Outputs of some industrial pollutants, in particular carbon dioxide
and volatile hydrocarbons, dipped after 1985 when the rise in the value
of the yen made heavy industry uncompetitive in Japan. But the continuing
economic boom meant that the effect was only a temporary one, however.

Laws to enforce clean air came late to Japan and national standards
of environmental quality covering air, water and noise pollution are merely
guidelines. Furthermore, the decisions of the Environment Agency carry little
weight compared with those of other government bodies, such as the Ministry
of International Trade and Industry and the Construction Ministry, which
are responsible for promoting industrial expansion.

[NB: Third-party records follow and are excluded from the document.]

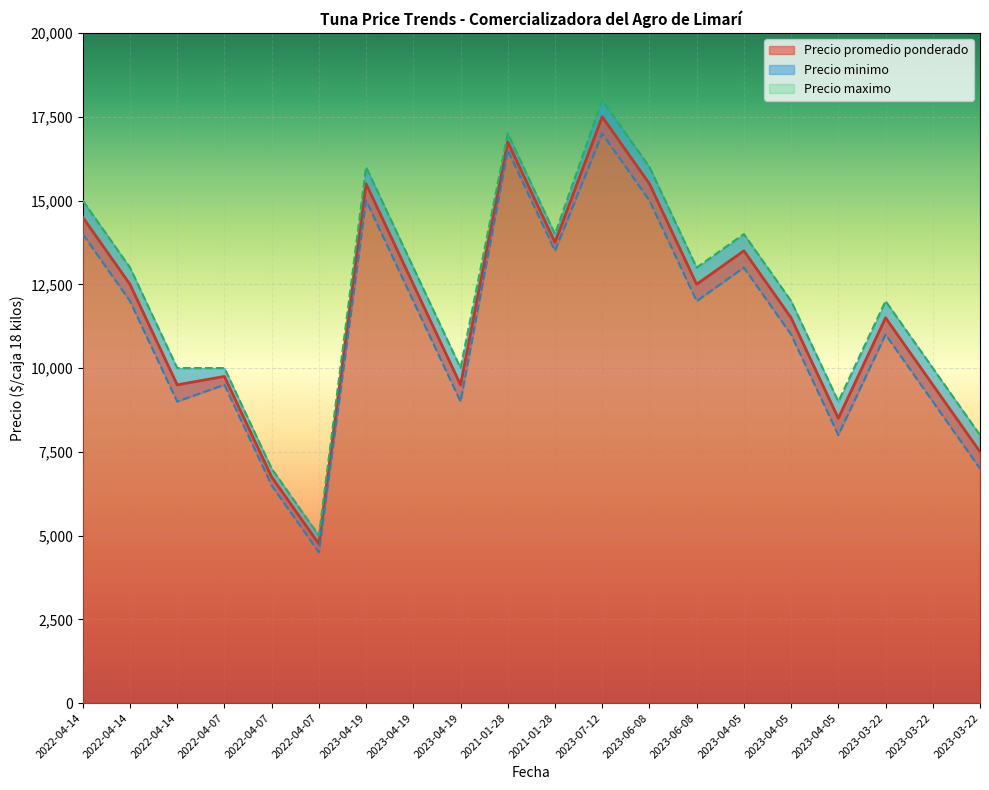

Reading right to left, transcribe all the data shown in this chart.

Precio promedio ponderado: 2023-03-22=7500	2023-03-22=9500	2023-03-22=11500	2023-04-05=8500	2023-04-05=11500	2023-04-05=13500	2023-06-08=12500	2023-06-08=15500	2023-07-12=17500	2021-01-28=13750	2021-01-28=16750	2023-04-19=9500	2023-04-19=12500	2023-04-19=15500	2022-04-07=4750	2022-04-07=6750	2022-04-07=9750	2022-04-14=9500	2022-04-14=12500	2022-04-14=14500
Precio minimo: 2023-03-22=7000	2023-03-22=9000	2023-03-22=11000	2023-04-05=8000	2023-04-05=11000	2023-04-05=13000	2023-06-08=12000	2023-06-08=15000	2023-07-12=17000	2021-01-28=13500	2021-01-28=16500	2023-04-19=9000	2023-04-19=12000	2023-04-19=15000	2022-04-07=4500	2022-04-07=6500	2022-04-07=9500	2022-04-14=9000	2022-04-14=12000	2022-04-14=14000
Precio maximo: 2023-03-22=8000	2023-03-22=10000	2023-03-22=12000	2023-04-05=9000	2023-04-05=12000	2023-04-05=14000	2023-06-08=13000	2023-06-08=16000	2023-07-12=18000	2021-01-28=14000	2021-01-28=17000	2023-04-19=10000	2023-04-19=13000	2023-04-19=16000	2022-04-07=5000	2022-04-07=7000	2022-04-07=10000	2022-04-14=10000	2022-04-14=13000	2022-04-14=15000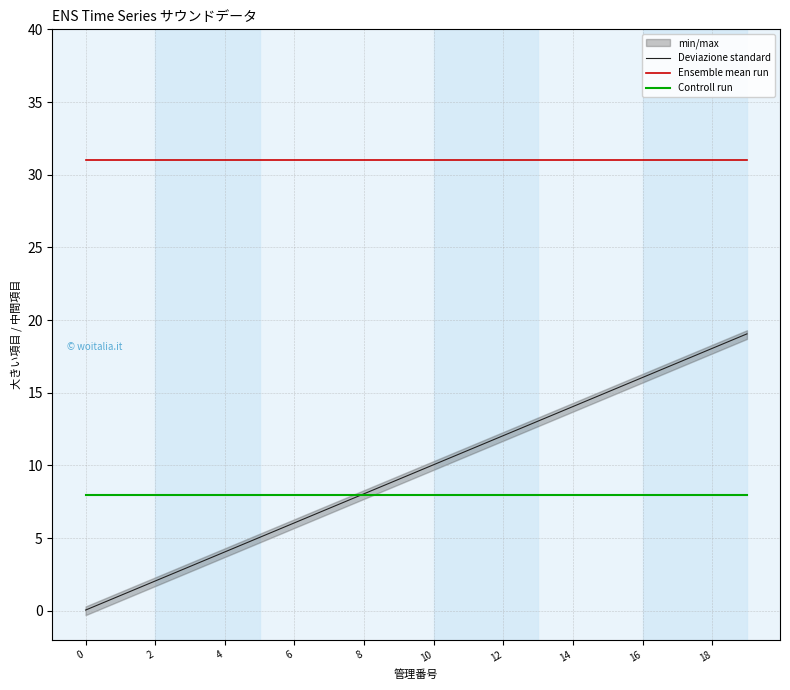

True or false: Controll run and Ensemble mean run intersect in this chart.

False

Japan is still paying the price for earlier laxness during the days
of rapid industrial growth. The government admits that 150,000 people qualify
for aid under a 1973 law that promises compensation for victims of diseases
caused by air pollution. Organisations representing sufferers say the total
is much larger. The heaviest tolls are in the industrial cities of Kawasaki
– where more than 1000 people qualifying for compensation have died – and
Osaka.

Japanese industry fights tighter controls on pollution, pointing out
its factories already use energy much more efficiently than their foreign
competitors. According to government figures, the US would consume 1.86
times the amount of energy to produce the same gross national product as
Japan, while West Germany would consume 1.46 times as much.

This conservationist ethic did not grow out of concern for the environment
so much as out of fears of Japan’s vulnerability to fluctuating trading
conditions. Japan has to import all its fossil fuels, so for decades keeping
consumption low has been a priority for both government and industry.